Articolo tratto dal numero di Tempi in edicola
Vengono in mente Mosul, la Cina, la Corea del Nord ogni qual volta si apprende di scuole cattoliche che rinunciano alla Messa di Natale e di presidi che rifiutano il presepe.
dicembre 14, 2015 Alfredo Mantovano
Mosul, Nord dell’Iraq. La Messa vi era celebrata ininterrottamente da 18 secoli: una continuità sacramentale che in Europa forse vanta solo l’Italia. Nell’estate 2014, con l’insediamento dello Stato islamico, questa tradizione viva è stata brutalmente interrotta. L’intelligenza di monsignor Moshe, vescovo di quella diocesi, ha permesso ai 120 mila cristiani residenti in città e nei dintorni di non fidarsi delle assicurazioni dell’Is, e di procedere a un esodo veloce e di massa nella non distante Erbil. Ma la presenza eucaristica non è più garantita, e questa è una delle cause dell’impoverimento, anche materiale, di quel territorio. Nel resto dell’Iraq coloro che professano la fede di Cristo erano circa un milione all’inizio del 2003, sono scesi a 700 mila nel 2006, e attualmente sono 300.000: con questo ritmo scompariranno nell’arco di un quinquennio.
Corea del Nord. Su una superficie di oltre 120.000 chilometri quadrati e con una popolazione di poco meno di 25 milioni di abitanti, pur stimandosi in circa 300 mila i cattolici che vi dimorano, non c’è un solo sacerdote, e quindi la Messa non viene celebrata. Le tre diocesi esistenti sono state dichiarate sedi vacanti e chi si identifica come cristiano viene torturato, ucciso o deportato in uno dei gulag tutt’ora operativi (“ospitano” complessivamente non meno di 200 mila prigionieri).

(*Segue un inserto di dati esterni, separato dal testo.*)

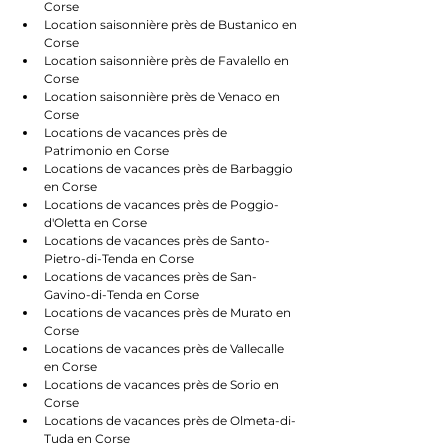
Corse
Location saisonnière près de Bustanico en 
Corse
Location saisonnière près de Favalello en 
Corse
Location saisonnière près de Venaco en 
Corse
Locations de vacances près de 
Patrimonio en Corse
Locations de vacances près de Barbaggio 
en Corse
Locations de vacances près de Poggio-
d'Oletta en Corse
Locations de vacances près de Santo-
Pietro-di-Tenda en Corse
Locations de vacances près de San-
Gavino-di-Tenda en Corse
Locations de vacances près de Murato en 
Corse
Locations de vacances près de Vallecalle 
en Corse
Locations de vacances près de Sorio en 
Corse
Locations de vacances près de Olmeta-di-
Tuda en Corse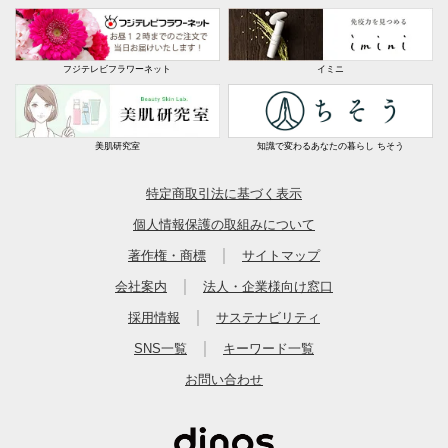
フジテレビフラワーネット
イミニ
美肌研究室
知識で変わるあなたの暮らし ちそう
特定商取引法に基づく表示
個人情報保護の取組みについて
｜
著作権・商標
サイトマップ
｜
会社案内
法人・企業様向け窓口
｜
採用情報
サステナビリティ
｜
SNS一覧
キーワード一覧
お問い合わせ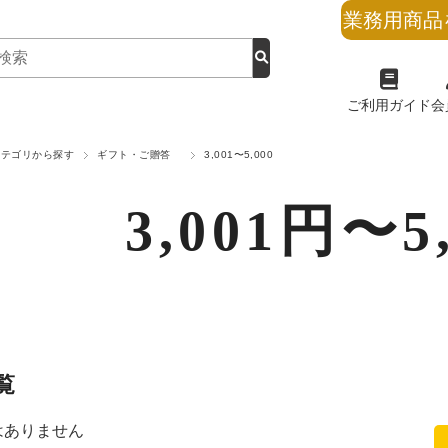
業務用商品
ご利用ガイド
会
カテゴリから探す
ギフト・ご贈答
3,001〜5,000
3,001円〜5
覧
はありません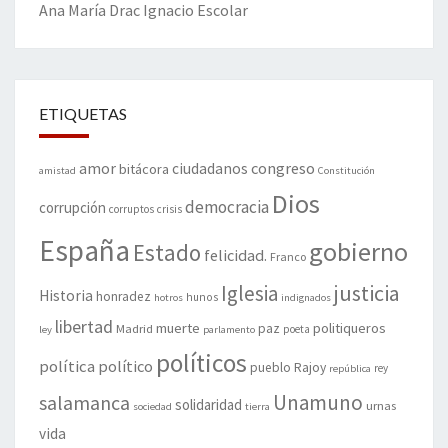
Ana María Drac
Ignacio Escolar
ETIQUETAS
amor
congreso
ciudadanos
bitácora
amistad
Constitución
Dios
democracia
corrupción
corruptos
crisis
España
gobierno
Estado
felicidad.
Franco
justicia
Iglesia
Historia
honradez
hunos
hotros
indignados
libertad
muerte
politiqueros
Madrid
paz
poeta
ley
parlamento
políticos
política
político
pueblo
Rajoy
rey
república
Unamuno
salamanca
solidaridad
urnas
sociedad
tierra
vida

Cina. Dall’aprile 2014 un numero crescente di chiese è demolito col pretesto di rimuovere strutture che contrastano con le norme edilizie; in realtà si punta a distruggere quel che richiama la fede: ogni simbolo religioso, a cominciare dalla Croce. Fino a gennaio 2015 – il dato non è stato aggiornato – sono stati censiti 650 interventi di questo tipo. Alla diminuzione di edifici religiosi agibili corrisponde la diminuzione della possibilità di celebrare la Messa. Possibilità, peraltro, già complicata dalla aperta persecuzione di vescovi e religiosi, puniti perché “clandestini”, cioè non aderenti alla Chiesa di Stato, alle “associazioni patriottiche”, articolazioni del Partito comunista cinese, oltre i cui confini si è considerati fuorilegge.
Potrei continuare nell’elenco. E ricordare, per esempio, i sacrifici che in tante zone dell’Africa compiono i sacerdoti, ma anche i fedeli, per celebrare i primi e partecipare i secondi alla Messa domenicale. I preti spesso percorrono centinaia di chilometri in mezzo alla giungla o su vie sterrate prive di ogni sicurezza, conducendo fuoristrada o trattori. E quando arrivano al capanno adibito a cappella non sono così certi di terminare il rito, soprattutto se la comunità di ritrova in zone infestate da Boko Haram o al-Shabaab. Ho visto di recente la fotografia del luogo, in un villaggio dell’Egitto, nel quale i cattolici presenti accorrono per prendere parte alla Messa: è un muro diroccato sul quale è stata disegnata una croce, nulla di più.
Sono immagini e storie alle quali non dovremmo mai cessare di dedicare attenzione, e di far seguire preghiera e aiuto; vengono in mente ogni qual volta si legge o si ascolta di presidi che rifiutano di far parlare del Natale a scuola, di prelati che dichiarano che su questo fronte i cattolici sono chiamati a fare “un passo indietro” (salvo poi non far capire quale sarebbe con esattezza questo passo), di preti che rinunciano a celebrare la Messa di Natale: è accaduto da ultimo in un istituto non statale di ispirazione cattolica.
In alcuni luoghi del mondo si soffre per non riuscire a celebrare o a partecipare all’Eucarestia, e cresce il rischio che il sacrificio cruento della propria vita accompagni quello incruento che si consuma sull’altare. In altri, pieni di tanti splendidi edifici religiosi, ci si vergogna di dire Messa, accampando le esigenze del dialogo e del rispetto delle fedi altrui (e quando mai qualcuno è costretto a partecipare alle celebrazioni?). Non diamo per scontato che resti senza conseguenze vergognarsi della presenza reale di Cristo: ovunque nel mondo il disagio per un segno della croce fatto in pubblico presto o tardi è seguito dal “disagio” per la ricomparsa delle crocifissioni dei cristiani. Se avete dubbi telefonate a Mosul.